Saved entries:
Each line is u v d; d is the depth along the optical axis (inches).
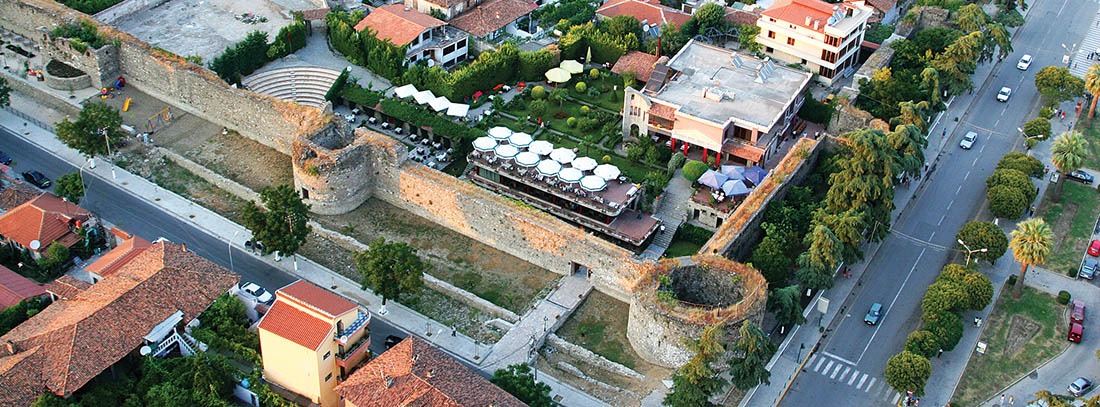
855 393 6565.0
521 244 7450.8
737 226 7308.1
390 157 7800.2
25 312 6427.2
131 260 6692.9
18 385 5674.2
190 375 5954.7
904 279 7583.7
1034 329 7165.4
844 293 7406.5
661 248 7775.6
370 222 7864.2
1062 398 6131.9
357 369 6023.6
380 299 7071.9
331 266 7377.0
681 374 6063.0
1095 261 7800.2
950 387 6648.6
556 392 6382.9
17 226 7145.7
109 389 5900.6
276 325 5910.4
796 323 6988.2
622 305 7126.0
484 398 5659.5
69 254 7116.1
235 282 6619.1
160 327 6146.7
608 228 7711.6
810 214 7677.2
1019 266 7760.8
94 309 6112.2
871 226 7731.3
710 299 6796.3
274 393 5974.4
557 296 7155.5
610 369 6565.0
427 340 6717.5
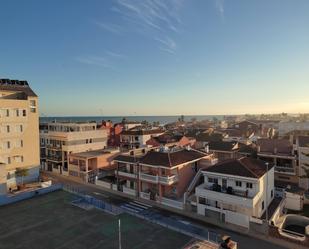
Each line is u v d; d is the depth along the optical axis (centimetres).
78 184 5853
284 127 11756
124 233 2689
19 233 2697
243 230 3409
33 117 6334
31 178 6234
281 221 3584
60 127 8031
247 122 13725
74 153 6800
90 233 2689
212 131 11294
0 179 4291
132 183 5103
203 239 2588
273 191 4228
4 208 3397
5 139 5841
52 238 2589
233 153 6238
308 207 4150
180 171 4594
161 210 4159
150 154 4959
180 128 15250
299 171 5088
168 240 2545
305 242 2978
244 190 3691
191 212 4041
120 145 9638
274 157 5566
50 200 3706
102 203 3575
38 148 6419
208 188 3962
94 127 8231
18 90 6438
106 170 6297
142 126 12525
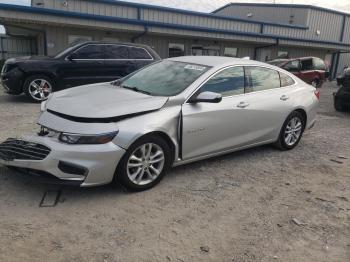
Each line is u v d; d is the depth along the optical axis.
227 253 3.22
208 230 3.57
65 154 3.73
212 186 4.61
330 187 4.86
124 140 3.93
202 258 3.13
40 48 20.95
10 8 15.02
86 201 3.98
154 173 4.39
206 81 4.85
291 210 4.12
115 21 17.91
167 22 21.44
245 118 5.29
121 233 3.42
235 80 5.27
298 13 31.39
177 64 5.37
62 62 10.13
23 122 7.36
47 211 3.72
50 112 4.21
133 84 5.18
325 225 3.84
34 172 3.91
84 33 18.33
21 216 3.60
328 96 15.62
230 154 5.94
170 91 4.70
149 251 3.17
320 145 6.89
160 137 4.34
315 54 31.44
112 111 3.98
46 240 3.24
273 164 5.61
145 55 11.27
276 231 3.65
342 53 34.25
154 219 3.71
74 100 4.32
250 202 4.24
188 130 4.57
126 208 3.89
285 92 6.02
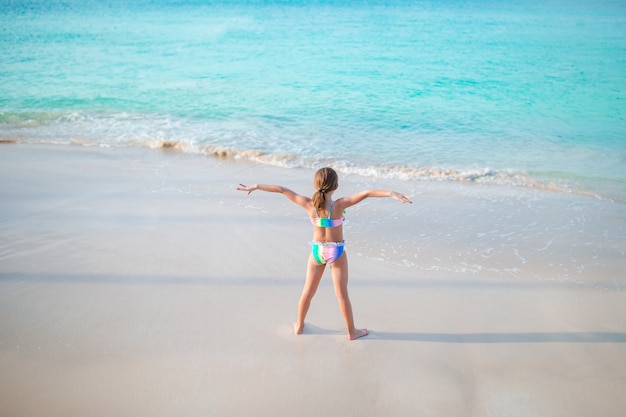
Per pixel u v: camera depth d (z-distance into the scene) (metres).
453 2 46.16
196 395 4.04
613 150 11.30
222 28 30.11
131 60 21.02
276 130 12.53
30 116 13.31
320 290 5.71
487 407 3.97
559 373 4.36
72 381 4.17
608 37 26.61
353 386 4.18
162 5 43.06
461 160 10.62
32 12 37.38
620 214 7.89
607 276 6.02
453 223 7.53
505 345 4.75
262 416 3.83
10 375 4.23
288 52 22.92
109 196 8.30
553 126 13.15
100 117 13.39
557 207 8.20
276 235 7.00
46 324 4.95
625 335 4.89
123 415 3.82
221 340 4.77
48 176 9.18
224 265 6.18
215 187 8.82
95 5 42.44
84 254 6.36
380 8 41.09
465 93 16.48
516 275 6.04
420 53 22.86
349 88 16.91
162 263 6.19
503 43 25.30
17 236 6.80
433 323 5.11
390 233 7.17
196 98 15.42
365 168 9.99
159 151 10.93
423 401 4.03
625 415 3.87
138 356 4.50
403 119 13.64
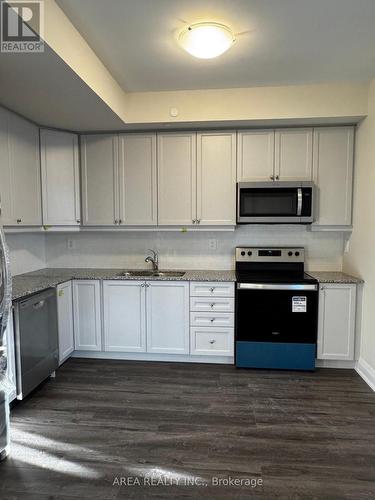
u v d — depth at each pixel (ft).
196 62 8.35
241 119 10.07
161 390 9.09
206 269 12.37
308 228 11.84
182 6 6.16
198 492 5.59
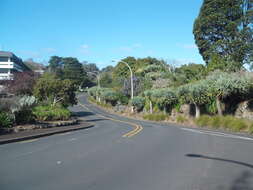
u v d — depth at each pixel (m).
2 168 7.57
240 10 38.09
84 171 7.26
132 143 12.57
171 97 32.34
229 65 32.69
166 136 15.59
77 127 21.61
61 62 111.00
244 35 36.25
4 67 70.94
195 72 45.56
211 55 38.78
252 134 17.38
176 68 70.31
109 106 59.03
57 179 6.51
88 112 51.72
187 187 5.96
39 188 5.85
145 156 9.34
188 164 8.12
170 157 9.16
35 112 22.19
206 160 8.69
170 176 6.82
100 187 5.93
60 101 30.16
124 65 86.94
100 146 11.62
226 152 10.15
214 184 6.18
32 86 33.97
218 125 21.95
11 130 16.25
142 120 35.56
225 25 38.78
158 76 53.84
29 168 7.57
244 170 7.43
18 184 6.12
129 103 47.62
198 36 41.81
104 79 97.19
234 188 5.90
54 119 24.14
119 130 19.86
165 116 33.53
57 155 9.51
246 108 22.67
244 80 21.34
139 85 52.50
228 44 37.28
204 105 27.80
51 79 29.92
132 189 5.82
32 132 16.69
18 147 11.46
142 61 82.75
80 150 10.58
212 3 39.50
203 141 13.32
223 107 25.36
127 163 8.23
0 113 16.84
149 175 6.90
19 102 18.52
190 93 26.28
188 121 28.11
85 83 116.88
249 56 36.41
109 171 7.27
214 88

Try it:
Both boundary lines included, write out word for word only the lines above from the one containing "904 279 7583.7" to the one containing "212 131 11294", leaving out any pictures.

Output for this task:
904 279 7583.7
1034 329 7165.4
844 293 7406.5
661 248 7775.6
370 222 7864.2
1062 398 6131.9
357 369 6023.6
380 299 7071.9
331 266 7377.0
681 374 6063.0
1095 261 7800.2
950 387 6648.6
556 392 6382.9
17 226 7145.7
109 389 5900.6
276 325 5910.4
796 323 6988.2
622 305 7126.0
484 398 5659.5
69 254 7116.1
235 282 6619.1
160 327 6146.7
608 228 7711.6
810 214 7677.2
1019 266 7760.8
94 309 6112.2
871 226 7731.3
710 299 6796.3
274 393 5974.4
557 296 7155.5
610 369 6565.0
427 340 6717.5
Each line is u v d; d is the depth along the optical axis (centimetres).
78 184 5853
284 127 11756
124 233 2689
19 233 2697
243 230 3409
33 117 6334
31 178 6234
281 221 3584
60 127 8031
247 122 13725
74 153 6800
90 233 2689
212 131 11294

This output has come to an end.